Statistik Lebenserwartung : Frauen und Männer nähern sich an
Viele Jahrzehnte lang ist die Lebenserwartung von Frauen schneller gestiegen als die der Männer – seit Ende des 20. Jahrhunderts aber verringert sich dieses Ungleichgewicht laut einer Studie wieder. Dabei gibt es jedoch erhebliche regionale Unterschiede, wie das Bundesinstitut für Bevölkerungsforschung (BiB) in Wiesbaden am Mittwoch mitteilte.
Die Forscher haben demnach für die Studie „erstmals detaillierte Todesursachendaten für 228 Regionen in sieben europäischen Ländern untersucht“. Lagen Männer noch Mitte der 1990er Jahre bei der Lebenserwartung mehr als sieben Jahre hinter Frauen zurück, so verringerte sich dieser Unterschied in den vergangenen Jahrzehnten auf weniger als fünfeinhalb Jahre.
Ländliche Regionen hinken hinter
In Süddeutschland, Dänemark und der Schweiz waren die Differenzen der Lebenserwartung mit teils weniger als vier Jahren besonders gering. Ganz vorne mit nur 3,3 Jahren Abstand lag die Nordwestschweiz mit Basel und Umland, dicht gefolgt von München und Umgebung mit 3,5 Jahren. In Teilen von Ostdeutschland, Tschechien, der Slowakei und Frankreich waren die Unterschiede der Lebenserwartung zwischen Männern und Frauen mit sechs und mehr Jahren dagegen etwa doppelt so groß.

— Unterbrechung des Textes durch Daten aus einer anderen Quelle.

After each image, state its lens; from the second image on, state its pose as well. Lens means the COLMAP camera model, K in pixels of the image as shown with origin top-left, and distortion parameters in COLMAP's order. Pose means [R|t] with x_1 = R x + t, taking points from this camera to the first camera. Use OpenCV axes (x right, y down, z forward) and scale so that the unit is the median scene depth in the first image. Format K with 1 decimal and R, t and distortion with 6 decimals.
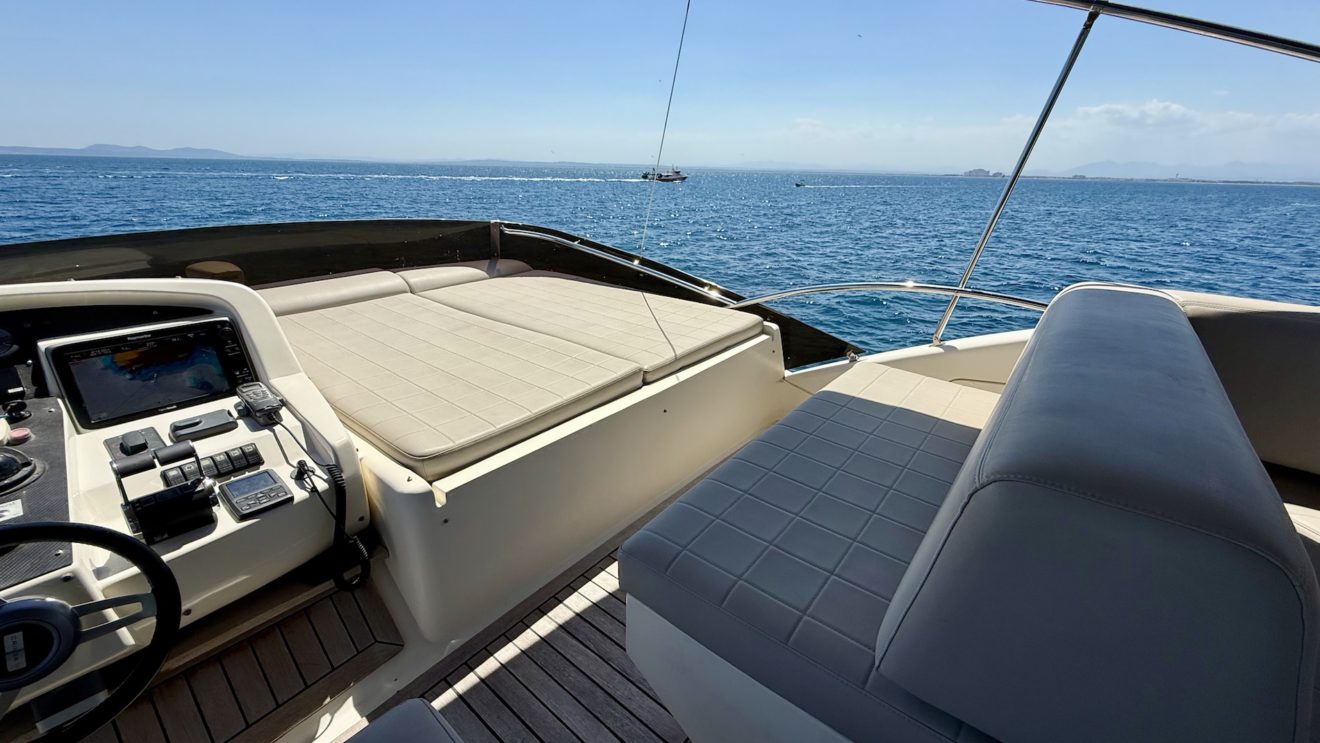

Die Forscher beobachten auch größere Rückstände von Männern auf dem Land als in der Stadt. „Florierende Großstädte ziehen durch gute Jobmöglichkeiten eher gesunde und qualifizierte Bevölkerungsgruppen an, während strukturschwache Regionen weniger attraktiv für diese Menschen sind“, so Markus Sauerberg vom BiB. Das trage dazu bei, „dass in großen Städten oft eine vergleichsweise niedrige Sterblichkeit mit geringen Geschlechterunterschieden beobachtet wird“.
Auch ungesundes Verhalten könne ein Grund für eine niedrigere Lebenserwartung sein. Im 20. Jahrhundert war demnach das unter Männern weit verbreitete Rauchen ein wesentlicher Grund, dass ihre Lebenserwartung langsamer stieg als bei Frauen. Auch arbeiteten Männer lange Zeit länger und waren so mehr Gesundheitsrisiken im Job ausgesetzt.
Rollenbilder ändern sich
Inzwischen lassen mehr Herzschrittmacher gerade Männer länger leben. Zudem ebbe bei ihnen die raucherbedingte Sterblichkeit bereits ab, während sie bei Frauen weiter steige, weil sie erst seit den 1960er Jahren verstärkt mit dem Rauchen begonnen hätten. Zudem schrumpften die Unterschiede der Geschlechter bei jobbedingten Gesundheitsrisiken, weil Frauen häufiger arbeiteten.
„Wie die Ergebnisse anderer Studien zeigen, kann nur ein kleiner Teil der Unterschiede zwischen Männern und Frauen auf biologische Unterschiede zwischen den Geschlechtern zurückgeführt werden. Der größere Teil ist vom Lebensstil sowie von der Vorbeugung und Früherkennung von Krankheiten abhängig“, so das BiB.
Diese Aspekte könnten durch eigenes Verhalten und die Gesellschaft beeinflusst werden. „Wie die Rollen von Männern und Frauen im Privatleben, Beruf und Krisensituationen gesellschaftlich gesehen werden, hat erheblichen Einfluss auf die Geschlechterunterschiede in der Sterblichkeit“, so Sebastian Klüsener, Mitautor der Studie. Wenn sich Rollenbilder annäherten, glichen sich tendenziell auch die Unterschiede der Sterblichkeit von Männern und Frauen an.